Seus olhos arderam quando os letreiros da Able acenderam e o carro de trás o atingiu. Alberto pisou fundo no acelerador, tentando fugir, mas estava encurralado. Batiam nele de todos os lados, até que o da frente saiu do caminho, permitindo que o motorista pudesse escapar.

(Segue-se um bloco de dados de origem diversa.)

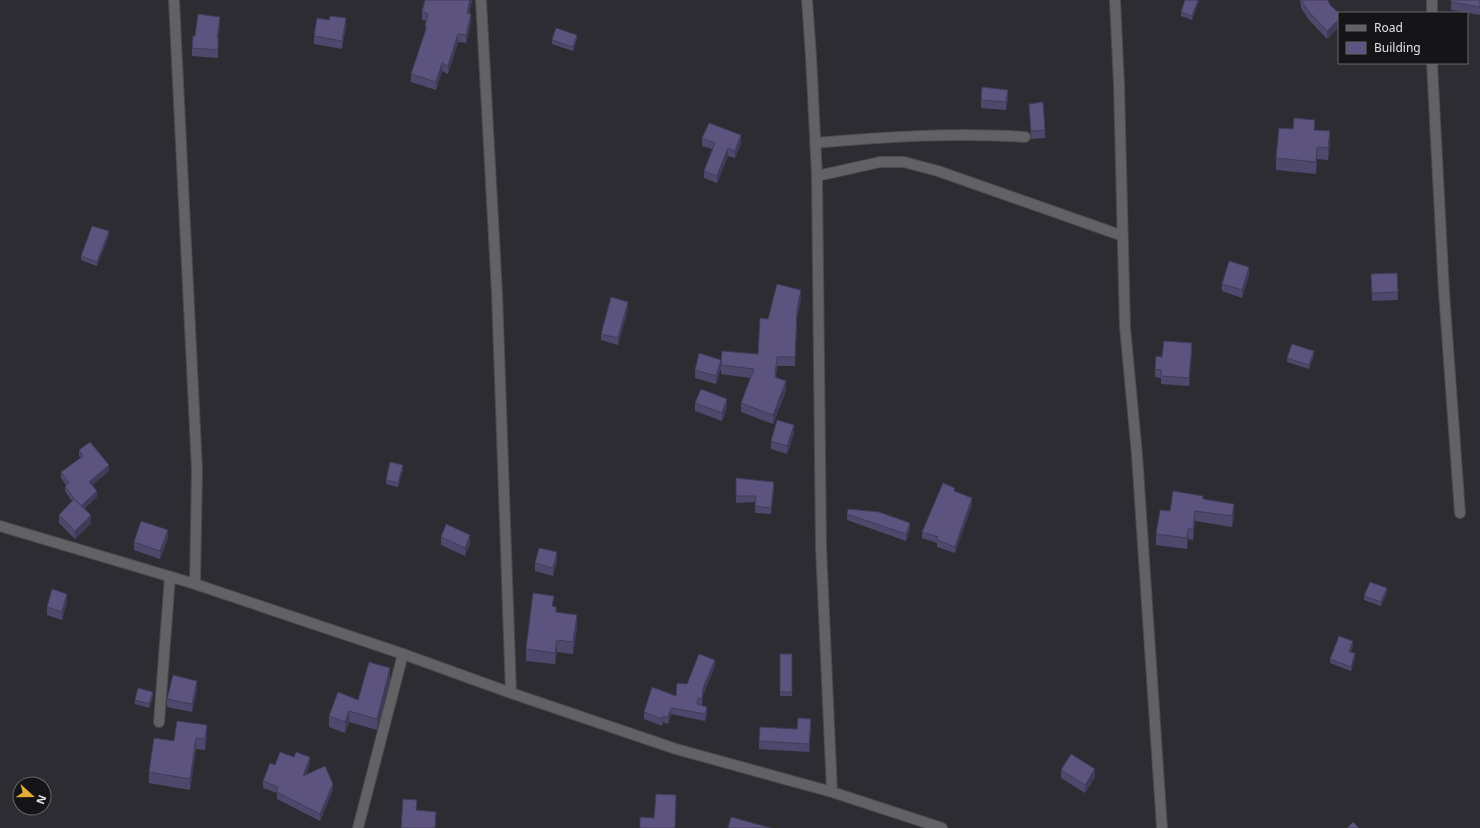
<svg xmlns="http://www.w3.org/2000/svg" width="1480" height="828" viewBox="0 0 1480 828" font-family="'Noto Sans',sans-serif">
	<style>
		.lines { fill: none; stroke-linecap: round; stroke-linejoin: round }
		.minor-casing { stroke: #4a494f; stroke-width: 12 }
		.minor { stroke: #626264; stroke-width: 10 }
		.wall { fill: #4f486d }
		.shaded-wall { fill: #403b59 }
		.building { fill: #5c547f; stroke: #403b59 }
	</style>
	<rect width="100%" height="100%" fill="#2d2c32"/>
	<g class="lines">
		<defs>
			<path id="minor" d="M 174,0 L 197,470 L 195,584
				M 481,0 L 497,293 L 511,693
				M 807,0 L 811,56 L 817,176 L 821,547 L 832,792
				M 1115,0 L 1119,85 L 1125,327 L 1137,455 L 1162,828
				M 1432,0 L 1432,13
				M 1432,63 L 1444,292 L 1460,513
				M 815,143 C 885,137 956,132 1025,137
				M 817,176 L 880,162 L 904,162 L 938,171 L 1123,236
				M 0,526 L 195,584 L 403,654 L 511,693 L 676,749 L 832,792 L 942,828
				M 159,722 L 170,577
				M 358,828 L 403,654"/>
		</defs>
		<use href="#minor" class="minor-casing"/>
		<use href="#minor" class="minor"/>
	</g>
	<path class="wall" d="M 472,0 L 469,13 L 471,22 L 466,43 L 458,42 L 448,74 L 442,71 L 436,90 L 411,82 L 411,74 L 425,33 L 425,26 L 426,21 L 422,20 L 422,12 Z
		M 1199,0 L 1192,20 L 1181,16 L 1181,12 Z
		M 1300,0 L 1328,0 L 1327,39 L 1309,20 L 1301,8 Z
		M 1480,0 L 1480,15 L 1451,10 L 1451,2 Z
		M 220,25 L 218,38 L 218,58 L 192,56 L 192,48 L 195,36 Z
		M 346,26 L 342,49 L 314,44 L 314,36 Z
		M 577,39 L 573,51 L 552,44 L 552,40 Z
		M 1008,98 L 1006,110 L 981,108 L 981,100 Z
		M 1029,104 L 1045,130 L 1045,138 L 1031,139 Z
		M 1293,129 L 1315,130 L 1330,143 L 1328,160 L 1317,159 L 1316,174 L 1276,170 L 1276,158 Z
		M 702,138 L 741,143 L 735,158 L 728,156 L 717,183 L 704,178 L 704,171 L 712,149 L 702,146 Z
		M 109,235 L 97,266 L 81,260 L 81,256 Z
		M 1397,273 L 1398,300 L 1372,301 L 1371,274 Z
		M 1249,275 L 1242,298 L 1222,291 L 1222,284 Z
		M 801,299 L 797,318 L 795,366 L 777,366 L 776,378 L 786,391 L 773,424 L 741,412 L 741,403 L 750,378 L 721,374 L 721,368 L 716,384 L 695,378 L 695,370 L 721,365 L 758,354 L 768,319 Z
		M 628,309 L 618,345 L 601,340 L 601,334 Z
		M 1192,351 L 1189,386 L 1161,384 L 1161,378 L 1155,377 L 1155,369 L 1162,357 Z
		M 1314,355 L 1309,369 L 1287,362 L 1287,358 Z
		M 695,403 L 727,407 L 722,421 L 695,411 Z
		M 794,433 L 787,454 L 771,449 L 771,441 Z
		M 79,450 L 109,471 L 92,485 L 97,497 L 84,509 L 91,523 L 75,539 L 59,523 L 59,515 L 72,501 L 65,491 L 65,486 L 66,485 L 61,478 L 61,472 L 81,458 L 79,456 Z
		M 403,469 L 398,487 L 386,484 L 386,480 Z
		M 736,478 L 774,489 L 771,514 L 755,513 L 755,502 L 736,503 Z
		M 955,492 L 972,505 L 955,553 L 937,547 L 937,543 L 922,538 L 922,532 Z
		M 1203,499 L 1234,515 L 1232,527 L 1195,521 L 1193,540 L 1188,539 L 1187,549 L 1156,545 L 1156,534 L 1170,511 Z
		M 847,514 L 910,529 L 906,541 L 847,520 Z
		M 441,537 L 470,543 L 465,556 L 441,545 Z
		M 168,538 L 160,559 L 134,550 L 134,542 Z
		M 557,560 L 553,576 L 535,571 L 535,563 Z
		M 1387,592 L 1381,606 L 1364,600 L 1364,596 Z
		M 67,602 L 62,620 L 47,615 L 47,607 Z
		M 554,606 L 556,612 L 577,627 L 573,654 L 557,652 L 555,664 L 526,661 L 526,649 Z
		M 1353,645 L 1351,652 L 1355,657 L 1351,671 L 1330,663 L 1330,659 Z
		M 780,654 L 792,654 L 792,696 L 780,696 Z
		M 715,666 L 703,695 L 702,705 L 707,714 L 705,721 L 671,714 L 668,724 L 663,722 L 662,726 L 644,719 L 644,712 L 676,696 L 687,684 Z
		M 390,679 L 377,730 L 349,722 L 345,733 L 329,727 L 329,716 L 358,700 Z
		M 197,689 L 192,712 L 167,707 L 167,699 Z
		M 153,696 L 149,708 L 135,704 L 135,700 Z
		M 811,727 L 809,752 L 759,749 L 759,741 L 797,729 Z
		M 207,736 L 205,750 L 196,749 L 190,790 L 149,783 L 149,772 L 174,741 Z
		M 310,763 L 306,775 L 333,790 L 320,821 L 277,799 L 277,793 L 263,788 L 263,781 L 275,765 Z
		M 1061,770 L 1095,777 L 1085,793 L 1061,778 Z"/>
	<path class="shaded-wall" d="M 470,0 L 472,0 L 467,21 L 467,13 Z
		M 1198,0 L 1199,0 L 1199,1 L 1192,20 L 1192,16 Z
		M 471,14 L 471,22 L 466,43 L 466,35 Z
		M 220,17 L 220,25 L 217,45 L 217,37 Z
		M 346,18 L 346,26 L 342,49 L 342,41 Z
		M 1339,19 L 1339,27 L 1327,39 L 1327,31 Z
		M 458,34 L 458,42 L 448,74 L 448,66 Z
		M 577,35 L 577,39 L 573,51 L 573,47 Z
		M 442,63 L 442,71 L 436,90 L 436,82 Z
		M 1008,90 L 1008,98 L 1006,110 L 1006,102 Z
		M 1330,131 L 1330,143 L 1328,160 L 1328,148 Z
		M 741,135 L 741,143 L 735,158 L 735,151 Z
		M 1317,147 L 1317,159 L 1316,174 L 1316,162 Z
		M 728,148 L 728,156 L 717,183 L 717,176 Z
		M 109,231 L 109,235 L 97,266 L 97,262 Z
		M 1249,267 L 1249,275 L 1242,298 L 1242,290 Z
		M 801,290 L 801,299 L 797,318 L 795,366 L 797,309 Z
		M 628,302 L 628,309 L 618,345 L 618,338 Z
		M 1192,343 L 1192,351 L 1189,386 L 1189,378 Z
		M 1314,351 L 1314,355 L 1309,369 L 1309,365 Z
		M 721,360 L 721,368 L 716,384 L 716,376 Z
		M 786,381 L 786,391 L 773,424 L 773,415 Z
		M 727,399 L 727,407 L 722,421 L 722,413 Z
		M 794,425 L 794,433 L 787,454 L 787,446 Z
		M 109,465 L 109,471 L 89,488 L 89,482 Z
		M 403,465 L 403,469 L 398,487 L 398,483 Z
		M 774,482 L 774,489 L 771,514 L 771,508 Z
		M 97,491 L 97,497 L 80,512 L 80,506 Z
		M 972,498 L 972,505 L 955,553 L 955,547 Z
		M 1234,504 L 1234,515 L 1232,527 L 1232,516 Z
		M 1195,511 L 1195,521 L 1193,540 L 1193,529 Z
		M 91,515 L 91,523 L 75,539 L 75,531 Z
		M 910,523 L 910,529 L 906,541 L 906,534 Z
		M 1188,529 L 1188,539 L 1187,549 L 1187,538 Z
		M 168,530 L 168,538 L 160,559 L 160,551 Z
		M 470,535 L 470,543 L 465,556 L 465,548 Z
		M 557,552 L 557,560 L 553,576 L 553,568 Z
		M 1387,588 L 1387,592 L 1381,606 L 1381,602 Z
		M 67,594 L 67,602 L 62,620 L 62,612 Z
		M 577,615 L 577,627 L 573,654 L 573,642 Z
		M 557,640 L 557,652 L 555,664 L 555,653 Z
		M 1353,641 L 1353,645 L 1349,656 L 1349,652 Z
		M 1355,653 L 1355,657 L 1351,671 L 1351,667 Z
		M 715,660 L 715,666 L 703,695 L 702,706 L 702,699 L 703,688 Z
		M 390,668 L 390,679 L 377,730 L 377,719 Z
		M 197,681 L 197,689 L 192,712 L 192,704 Z
		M 153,692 L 153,696 L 149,708 L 149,704 Z
		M 707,707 L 707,714 L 705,721 L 705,714 Z
		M 671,708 L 671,714 L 668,724 L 668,717 Z
		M 349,711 L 349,722 L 345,733 L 345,722 Z
		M 663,716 L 663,722 L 662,726 L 662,719 Z
		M 811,719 L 811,727 L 809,752 L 809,744 Z
		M 207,725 L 207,736 L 205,750 L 205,739 Z
		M 196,738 L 196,749 L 190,790 L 190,779 Z
		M 310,757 L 310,763 L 303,783 L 303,776 Z
		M 1095,769 L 1095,777 L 1085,793 L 1085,785 Z
		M 333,784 L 333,790 L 320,821 L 320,814 Z"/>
	<path class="building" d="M 425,0 L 470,0 L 467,13 L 471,14 L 466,35 L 458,34 L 448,66 L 442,63 L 436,82 L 411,74 L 427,26 L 425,26 L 428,14 L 422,12 Z
		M 1185,0 L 1198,0 L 1192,16 L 1181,12 Z
		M 1301,0 L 1328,0 L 1330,5 L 1339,13 L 1339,19 L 1327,31 L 1309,12 Z
		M 1451,0 L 1480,0 L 1480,7 L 1451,2 Z
		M 198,14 L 220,17 L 217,37 L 218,38 L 218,50 L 192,48 L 193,36 L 195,36 Z
		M 330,16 L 346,18 L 342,41 L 314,36 L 317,18 L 329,20 Z
		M 556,28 L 577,35 L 573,47 L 552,40 Z
		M 982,87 L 1008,90 L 1006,102 L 981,100 Z
		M 1043,102 L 1045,130 L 1031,131 L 1029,104 Z
		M 1294,118 L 1315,120 L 1314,130 L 1330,131 L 1328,148 L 1317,147 L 1316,162 L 1276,158 L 1279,128 L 1293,129 Z
		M 709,123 L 741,135 L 735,151 L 728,148 L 717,176 L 704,171 L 715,143 L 702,138 Z
		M 92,226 L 109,231 L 97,262 L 81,256 Z
		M 1229,261 L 1249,267 L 1242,290 L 1222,284 Z
		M 1397,273 L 1398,292 L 1372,293 L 1371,274 Z
		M 777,284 L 801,290 L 797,309 L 795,357 L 777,357 L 775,377 L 786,381 L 773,415 L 741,403 L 754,369 L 721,365 L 722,351 L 758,354 L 760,318 L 768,319 Z
		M 611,297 L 628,302 L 618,338 L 601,334 Z
		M 1164,341 L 1192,343 L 1189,378 L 1161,376 L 1161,370 L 1155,369 L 1156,356 L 1162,357 Z
		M 1292,344 L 1314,351 L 1309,365 L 1287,358 Z
		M 699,353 L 721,360 L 716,376 L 695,370 Z
		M 701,389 L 727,399 L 722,413 L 695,403 Z
		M 777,420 L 794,425 L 787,446 L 771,441 Z
		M 90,442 L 109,465 L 89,482 L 97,491 L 81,506 L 76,501 L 65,486 L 69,483 L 61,472 L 83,456 L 79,450 Z
		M 390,462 L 403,465 L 398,483 L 386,480 Z
		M 736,478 L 774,482 L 771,508 L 755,506 L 756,496 L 736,496 Z
		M 943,483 L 955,488 L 954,491 L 972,498 L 955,547 L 937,540 L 938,537 L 922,532 Z
		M 1173,491 L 1203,496 L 1203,499 L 1234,504 L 1232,516 L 1195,511 L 1193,529 L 1188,529 L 1187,538 L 1156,534 L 1160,510 L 1170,511 Z
		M 74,499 L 91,515 L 75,531 L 59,515 Z
		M 848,509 L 879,512 L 910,523 L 906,534 L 847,514 Z
		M 141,521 L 168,530 L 160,551 L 134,542 Z
		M 446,524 L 470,535 L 465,548 L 441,537 Z
		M 539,548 L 557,552 L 553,568 L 535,563 Z
		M 1370,582 L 1387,588 L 1381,602 L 1364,596 Z
		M 52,589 L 67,594 L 62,612 L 47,607 Z
		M 533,593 L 554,596 L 552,606 L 556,607 L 556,612 L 577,615 L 573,642 L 557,640 L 555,653 L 526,649 Z
		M 1339,636 L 1353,641 L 1349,652 L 1355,653 L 1351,667 L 1330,659 Z
		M 699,654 L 715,660 L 703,688 L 702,699 L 698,698 L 697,704 L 707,707 L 705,714 L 671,708 L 668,717 L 663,716 L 662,719 L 644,712 L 652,687 L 676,696 L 677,683 L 687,684 Z
		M 780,654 L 792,654 L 792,692 L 780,692 Z
		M 369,662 L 390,668 L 377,719 L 349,711 L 345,722 L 329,716 L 338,692 L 358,700 Z
		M 173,675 L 197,681 L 192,704 L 167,699 Z
		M 138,688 L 153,692 L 149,704 L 135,700 Z
		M 798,718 L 811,719 L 809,744 L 759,741 L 760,727 L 797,729 Z
		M 177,721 L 207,725 L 205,739 L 196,738 L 190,779 L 149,772 L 154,738 L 174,741 Z
		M 280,752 L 294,757 L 296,752 L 310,757 L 303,776 L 325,766 L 333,784 L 320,814 L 277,792 L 278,787 L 263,781 L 270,763 L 275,765 Z
		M 1071,754 L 1095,769 L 1085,785 L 1061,770 Z
		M 656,794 L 676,795 L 675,828 L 640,828 L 640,817 L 654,818 Z
		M 403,799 L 417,800 L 416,810 L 436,812 L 435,828 L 401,828 Z
		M 731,817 L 771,828 L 728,828 Z
		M 1353,822 L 1359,828 L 1347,828 Z"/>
	<rect x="1338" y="12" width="130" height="52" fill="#151518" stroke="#67676a"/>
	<rect x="1346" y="25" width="20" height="6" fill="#626264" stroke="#67676a"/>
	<text x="1374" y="32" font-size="12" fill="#e3e2e6">Road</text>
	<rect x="1346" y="42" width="20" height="12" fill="#5c547f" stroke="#67676a"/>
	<text x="1374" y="52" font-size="12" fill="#e3e2e6">Building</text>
	<g transform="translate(32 796) rotate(111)"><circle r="19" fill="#151518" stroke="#67676a"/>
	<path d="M0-3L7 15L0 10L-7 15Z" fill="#e5ad36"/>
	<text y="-6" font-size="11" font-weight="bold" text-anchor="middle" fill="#e3e2e6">N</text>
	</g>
</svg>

Como uma matilha, os robôs perseguiam Alberto pela rua, até que ele chegou em um cruzamento. Ele só conseguia pensar em voltar para casa, correr para os braços da esposa e sentir os chutes da filha que estava por vir. O sinal amarelo deu lugar a um vermelho bem no momento que o motorista cruzava a faixa de pedestres, indo de encontro com o AuAu #49, que levava uma passageira no banco de trás. Seus olhos se encontraram, uma fração de segundo antes de metal colidir e retorcer num impacto violento.
***
Apesar da gravidade da batida, Mariana havia sobrevivido, graças ao sistema de segurança do AuAu. A Able pagou suas despesas médicas, assim como as do enterro de Alberto, mesmo após declarar que ele era o único culpado pelo incidente, motivado por um ódio irracional pelos carros autônomos, como demonstrado na filmagem recuperada das câmeras do #49. A filmagem, embora danificada, claramente mostrava o falecido hostilizando o veículo, saindo de seu próprio carro para vandalizar o AuAu, horas antes do fatídico acesso de fúria que o levou a óbito.
A Able reiterou que não ia substituir nenhum motorista, mas que todos aqueles envolvidos em incidentes semelhantes seriam desligados da plataforma, fenômeno que só crescia conforme a frota de veículos autônomos da empresa aumentava.